__Task brief__. Copy the entries word for word, starting with the first line and ending with the line that contains "white balance: red 1.029, blue 0.92", including that line.
## BEGIN Supplied data
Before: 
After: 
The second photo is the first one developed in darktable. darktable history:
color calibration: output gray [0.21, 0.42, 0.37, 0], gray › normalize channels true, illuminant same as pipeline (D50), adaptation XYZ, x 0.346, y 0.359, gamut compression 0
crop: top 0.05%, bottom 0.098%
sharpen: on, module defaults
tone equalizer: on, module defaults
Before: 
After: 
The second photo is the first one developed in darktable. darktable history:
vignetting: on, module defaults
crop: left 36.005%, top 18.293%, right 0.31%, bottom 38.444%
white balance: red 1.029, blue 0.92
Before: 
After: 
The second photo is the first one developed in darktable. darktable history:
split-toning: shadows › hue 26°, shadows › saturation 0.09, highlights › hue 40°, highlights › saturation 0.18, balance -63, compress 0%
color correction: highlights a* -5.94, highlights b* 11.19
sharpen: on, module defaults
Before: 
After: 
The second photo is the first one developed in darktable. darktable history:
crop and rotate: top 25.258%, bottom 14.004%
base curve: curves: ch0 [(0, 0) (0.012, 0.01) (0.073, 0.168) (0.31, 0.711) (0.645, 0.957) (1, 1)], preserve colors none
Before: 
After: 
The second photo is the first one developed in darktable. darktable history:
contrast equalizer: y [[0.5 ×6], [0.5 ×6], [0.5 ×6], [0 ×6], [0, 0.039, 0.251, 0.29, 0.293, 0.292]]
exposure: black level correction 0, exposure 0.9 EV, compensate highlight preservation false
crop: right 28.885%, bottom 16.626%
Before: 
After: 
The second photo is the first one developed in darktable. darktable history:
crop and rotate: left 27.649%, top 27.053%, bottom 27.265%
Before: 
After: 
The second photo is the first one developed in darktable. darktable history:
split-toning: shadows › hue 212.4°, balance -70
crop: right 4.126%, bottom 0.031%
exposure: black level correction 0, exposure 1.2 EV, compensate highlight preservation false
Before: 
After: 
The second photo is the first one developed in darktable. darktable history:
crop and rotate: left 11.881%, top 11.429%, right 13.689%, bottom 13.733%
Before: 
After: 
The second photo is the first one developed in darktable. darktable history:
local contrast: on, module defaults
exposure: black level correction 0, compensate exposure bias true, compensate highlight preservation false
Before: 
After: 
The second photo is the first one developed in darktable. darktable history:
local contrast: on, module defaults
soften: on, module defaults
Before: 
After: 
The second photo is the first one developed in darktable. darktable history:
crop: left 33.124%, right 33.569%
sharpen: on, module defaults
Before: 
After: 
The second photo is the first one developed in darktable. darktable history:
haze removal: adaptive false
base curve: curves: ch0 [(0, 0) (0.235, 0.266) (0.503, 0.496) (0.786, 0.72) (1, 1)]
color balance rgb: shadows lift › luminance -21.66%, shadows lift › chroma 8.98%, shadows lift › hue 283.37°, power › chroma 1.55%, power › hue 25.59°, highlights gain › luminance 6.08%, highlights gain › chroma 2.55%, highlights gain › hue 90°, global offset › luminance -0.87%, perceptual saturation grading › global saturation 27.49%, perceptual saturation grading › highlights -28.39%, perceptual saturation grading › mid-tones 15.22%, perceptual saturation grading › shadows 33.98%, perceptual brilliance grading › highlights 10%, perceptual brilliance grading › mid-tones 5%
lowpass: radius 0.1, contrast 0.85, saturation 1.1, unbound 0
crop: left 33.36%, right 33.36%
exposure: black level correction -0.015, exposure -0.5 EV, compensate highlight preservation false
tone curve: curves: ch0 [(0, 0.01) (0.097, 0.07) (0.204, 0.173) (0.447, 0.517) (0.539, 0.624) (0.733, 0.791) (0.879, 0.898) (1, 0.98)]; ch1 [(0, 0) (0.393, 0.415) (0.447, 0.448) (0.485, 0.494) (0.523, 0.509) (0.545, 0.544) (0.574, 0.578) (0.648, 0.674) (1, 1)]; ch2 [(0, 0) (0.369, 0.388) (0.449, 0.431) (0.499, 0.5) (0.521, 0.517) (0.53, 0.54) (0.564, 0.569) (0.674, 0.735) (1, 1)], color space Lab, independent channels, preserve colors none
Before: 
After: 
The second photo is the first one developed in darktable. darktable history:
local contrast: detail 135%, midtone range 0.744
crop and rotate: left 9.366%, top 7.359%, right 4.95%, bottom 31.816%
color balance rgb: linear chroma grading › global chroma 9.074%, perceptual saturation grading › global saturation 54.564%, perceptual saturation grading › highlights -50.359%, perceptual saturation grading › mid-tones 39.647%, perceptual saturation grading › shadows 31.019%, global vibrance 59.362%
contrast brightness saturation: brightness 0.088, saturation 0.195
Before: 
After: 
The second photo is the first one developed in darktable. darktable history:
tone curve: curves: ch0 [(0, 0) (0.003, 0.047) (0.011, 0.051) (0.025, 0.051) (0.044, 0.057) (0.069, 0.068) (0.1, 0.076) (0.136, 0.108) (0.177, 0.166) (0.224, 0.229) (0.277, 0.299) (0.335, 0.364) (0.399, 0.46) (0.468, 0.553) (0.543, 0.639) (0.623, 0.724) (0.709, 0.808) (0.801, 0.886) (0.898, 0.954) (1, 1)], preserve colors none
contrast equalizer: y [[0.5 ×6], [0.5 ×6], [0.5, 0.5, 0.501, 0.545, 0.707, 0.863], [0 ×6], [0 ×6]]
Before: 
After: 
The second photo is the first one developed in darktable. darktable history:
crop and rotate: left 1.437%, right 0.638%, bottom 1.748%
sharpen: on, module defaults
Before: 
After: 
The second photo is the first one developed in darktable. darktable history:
## END Supplied data
__Solution to the exercise__.
Before: 
After: 
The second photo is the first one developed in darktable. darktable history:
color calibration: output gray [0.21, 0.42, 0.37, 0], gray › normalize channels true, illuminant same as pipeline (D50), adaptation XYZ, x 0.346, y 0.359, gamut compression 0
crop: top 0.05%, bottom 0.098%
sharpen: on, module defaults
tone equalizer: on, module defaults
Before: 
After: 
The second photo is the first one developed in darktable. darktable history:
vignetting: on, module defaults
crop: left 36.005%, top 18.293%, right 0.31%, bottom 38.444%
white balance: red 1.029, blue 0.92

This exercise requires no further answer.